Effects of secreted compounds on biofilm synergy.

In order to assess whether extracellular compounds produced by the epiphytic bacteria would induce biofilm synergistic effects, the supernatants from each of the four strains, M. phyllosphaerae, S. japonica, D. donghaensis, and A. lwoffii, were used in add-back experiments during the course of biofilm formation. The results are presented in Table 2. Significant reductions in biofilm formation, approximately 50%, were observed when S. japonica and D. donghaensis were replaced by their filtered supernatants. Only minor reductions were observed when M. phyllosphaerae and A. lwoffii supernatants were added instead of cells. Enhanced biofilm formation by supernatant addition was not detected.

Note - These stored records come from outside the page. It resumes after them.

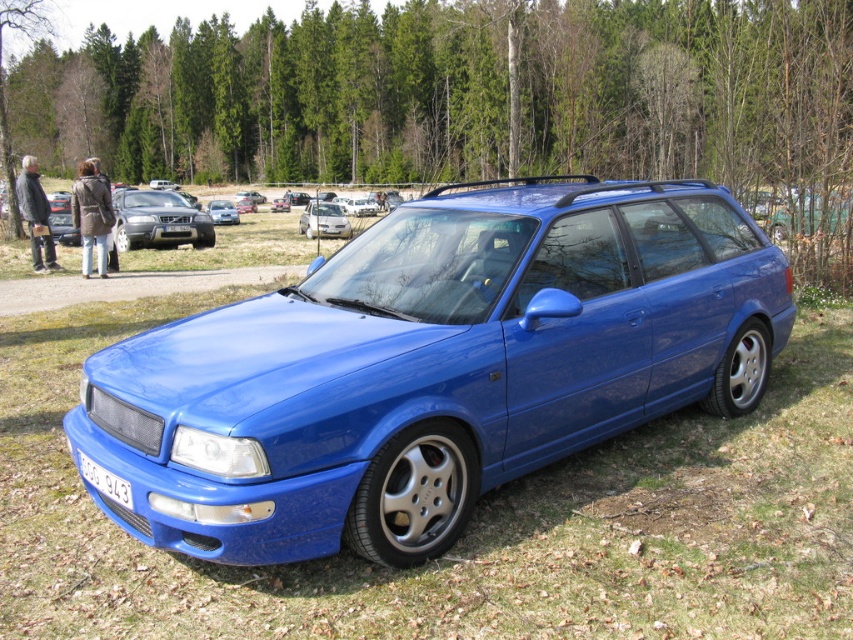
You are a photographer trying to capture the blue metallic hatchback at center in your shot. However, you notice the white plastic license plate at lower center is blocking part of the car. To get a clear view of the entire car, should you move your camera position upwards or downwards?

The white plastic license plate at lower center is located below the blue metallic hatchback at center. To avoid the obstruction, you should move your camera position upwards to frame the blue metallic hatchback at center without the license plate blocking it.

You are standing at the point labeled point (223,200) and want to walk to the blue station wagon parked on the grassy area. Which direction should you move relative to point (90,460)?

To reach the blue station wagon, you should move towards point (90,460), which is in front of point (223,200). Since point (90,460) is in front, moving towards it would lead you toward the car.

You are a photographer trying to capture the white plastic license plate at lower center for a car identification project. You have a camera with a zoom lens that can focus precisely at a specific coordinate point. What coordinate should you aim for to ensure the license plate is in clear focus?

You should aim for the coordinate point at (x=103, y=481) to ensure the white plastic license plate at lower center is in clear focus.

None of the cell-free supernatants induced the AHL biosensor above the background level, indicating that these strains did not produce AHLs.

Add-back experiments with purified AlpP from P. tunicata were not performed because AlpP is a large, 190-kDa protein which exhibits limited diffusion through agar media (and likely also within cell-dense and polysaccharide matrix-encased biofilms). Our data also suggest that AlpP activity is principally cell associated and mediated by cell-cell contact with competing organisms (unpublished data). Exposure of biofilms to free exogenous AlpP is therefore unlikely to occur within the environment.